→ Data
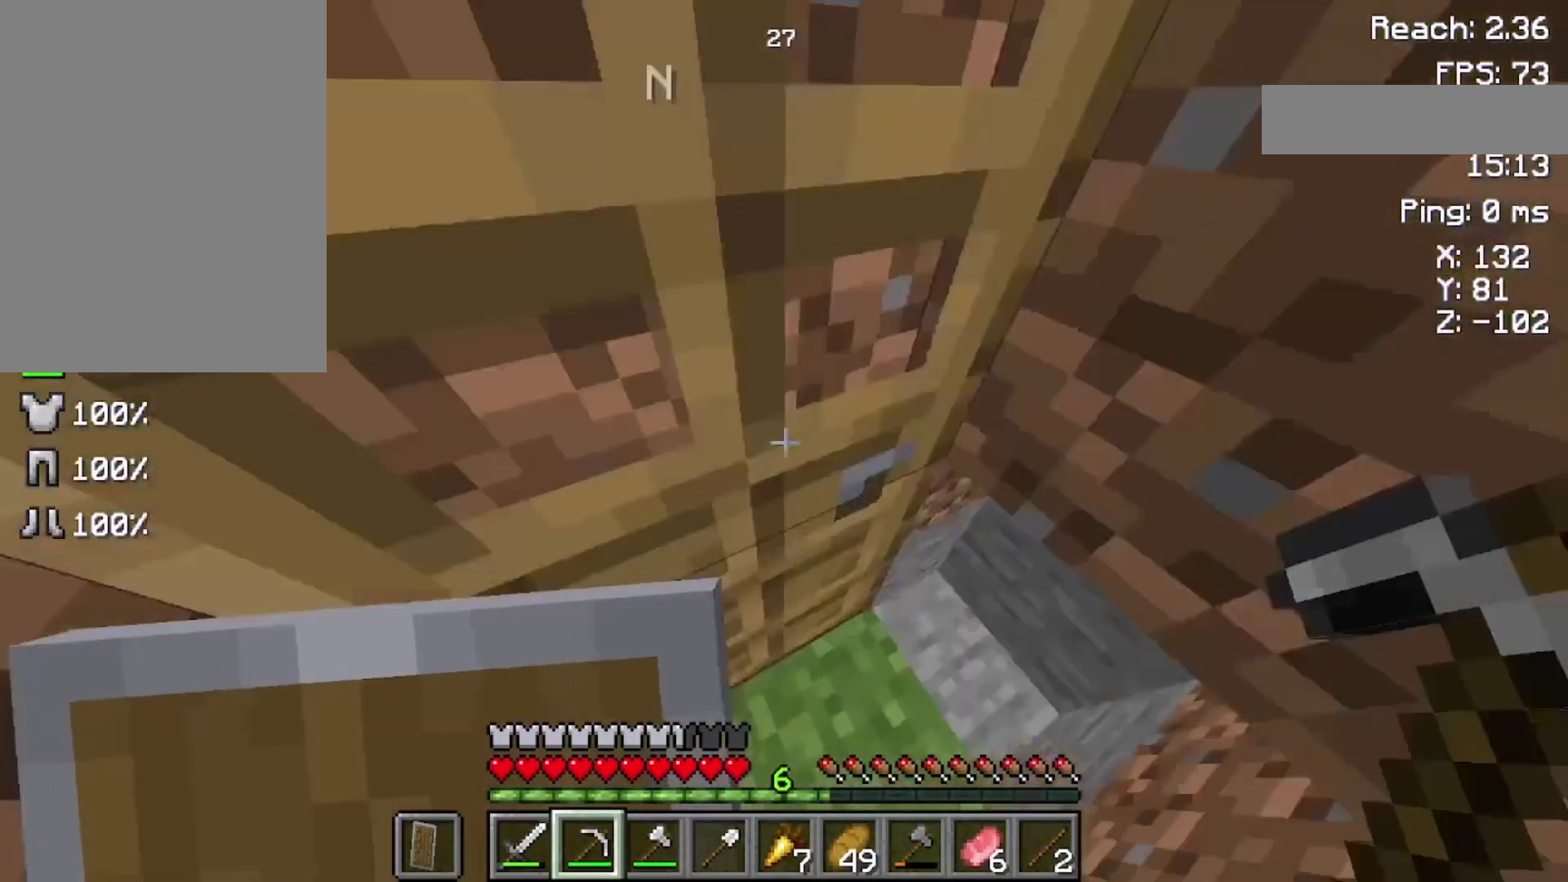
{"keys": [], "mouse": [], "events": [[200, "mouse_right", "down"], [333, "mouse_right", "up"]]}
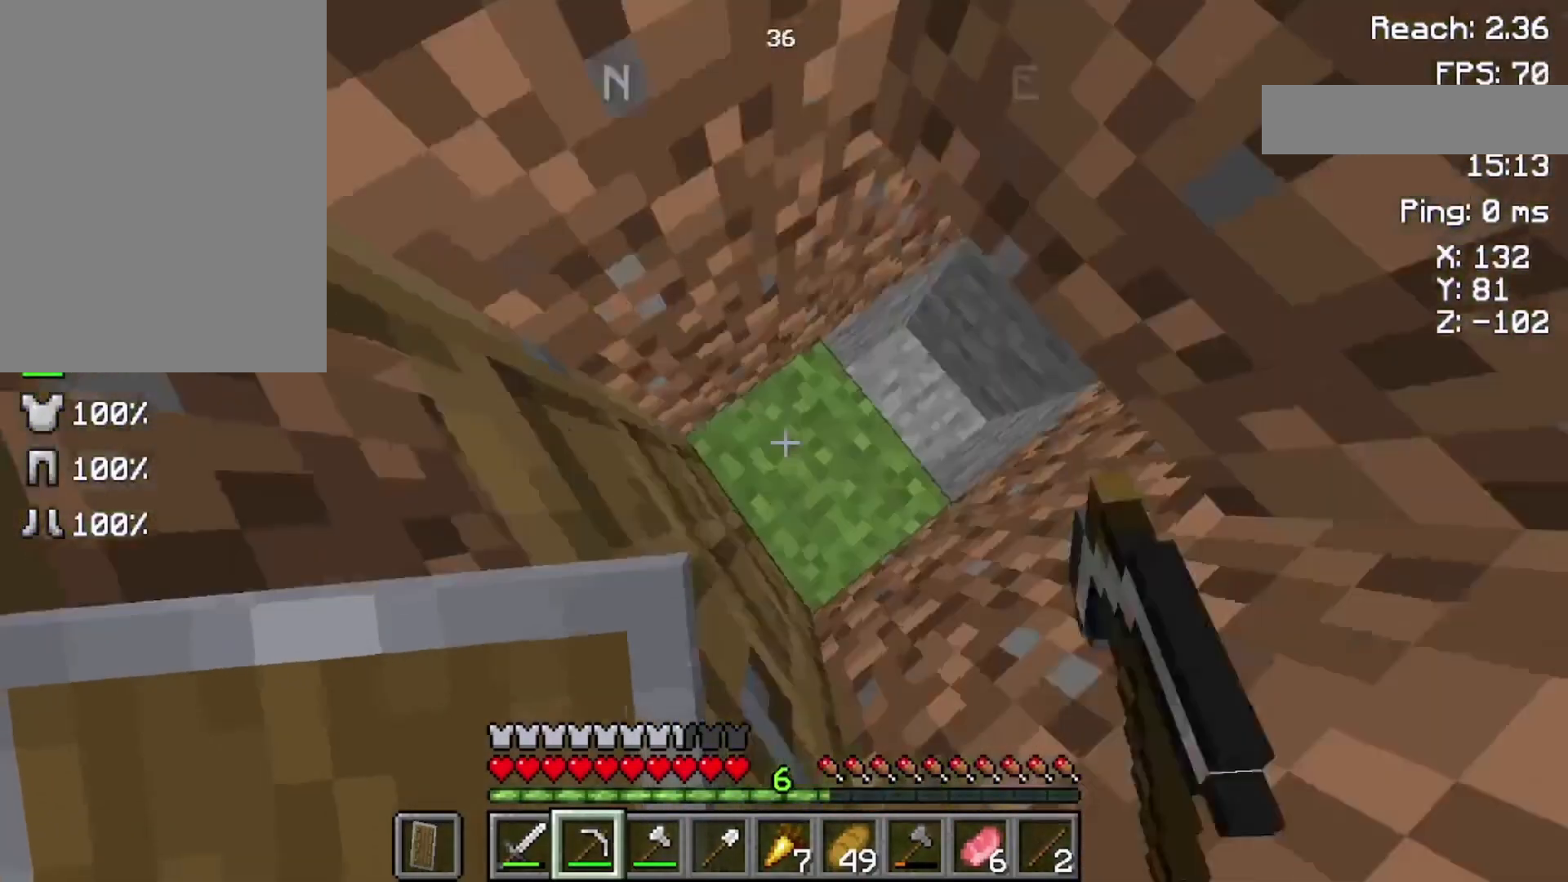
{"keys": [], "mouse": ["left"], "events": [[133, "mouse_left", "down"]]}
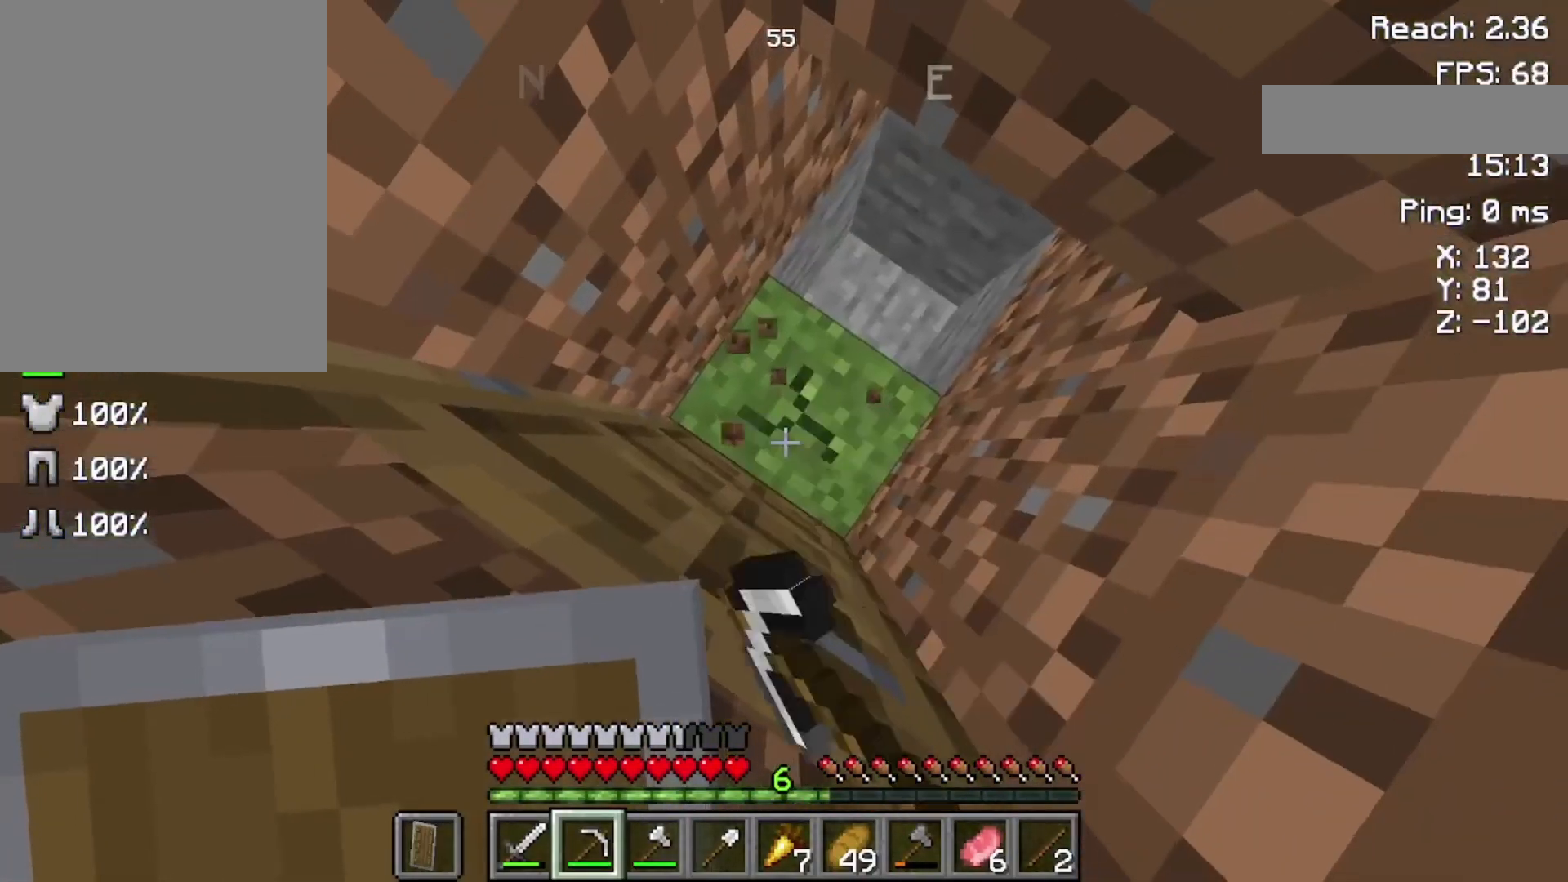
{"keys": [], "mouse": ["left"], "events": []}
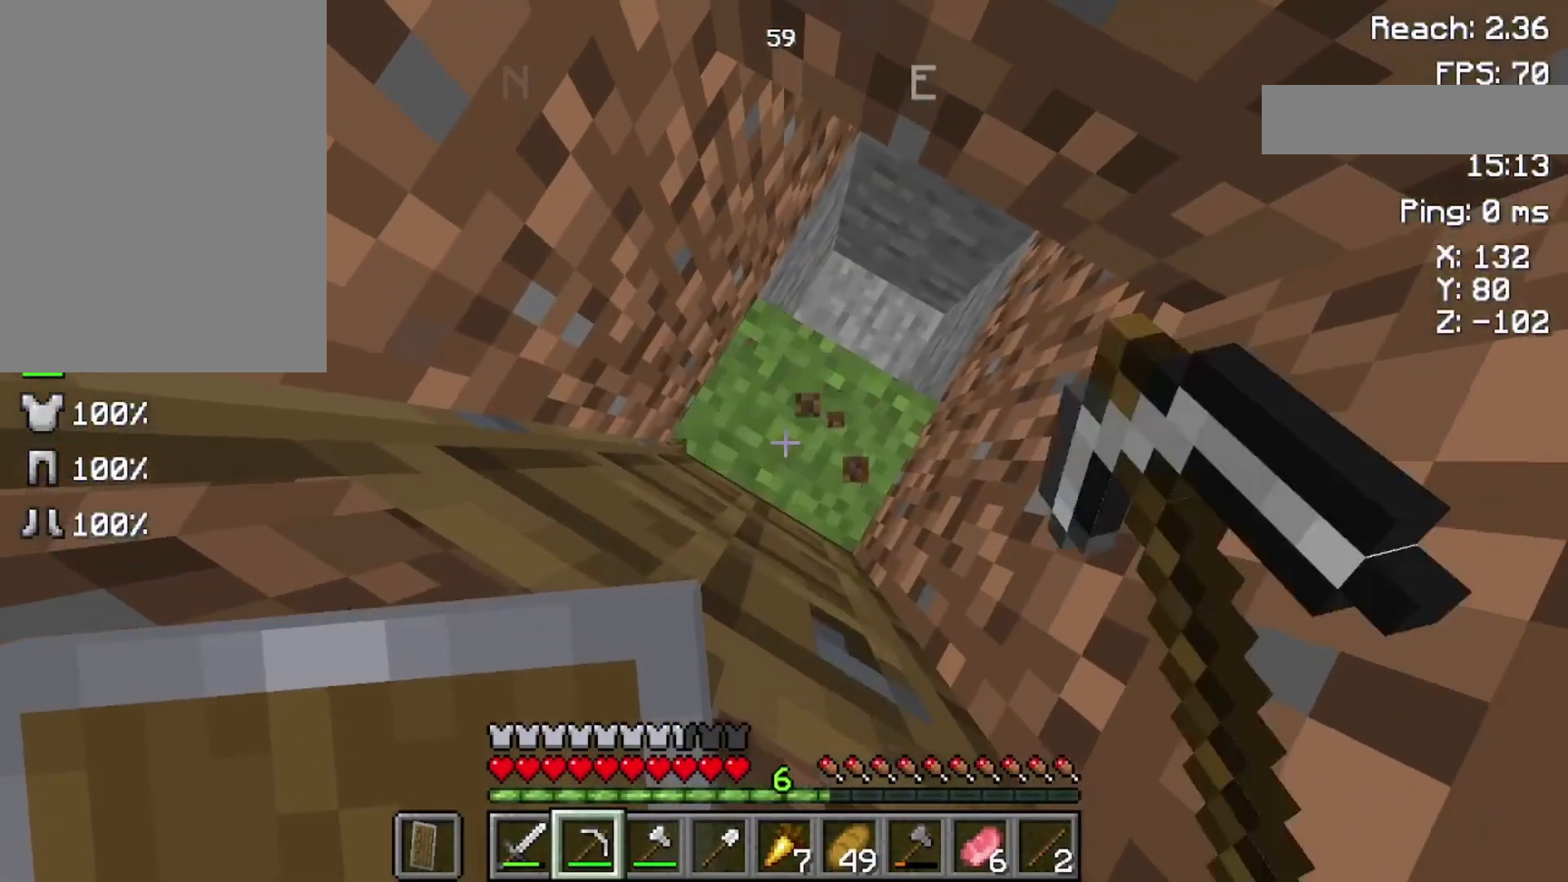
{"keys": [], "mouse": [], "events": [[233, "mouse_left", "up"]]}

→ Exercise details
Pictures aside, repeat every line of the data above exactly.

→ Solution to this task
{"keys": [], "mouse": [], "events": [[200, "mouse_right", "down"], [333, "mouse_right", "up"]]}
{"keys": [], "mouse": ["left"], "events": [[133, "mouse_left", "down"]]}
{"keys": [], "mouse": ["left"], "events": []}
{"keys": [], "mouse": [], "events": [[233, "mouse_left", "up"]]}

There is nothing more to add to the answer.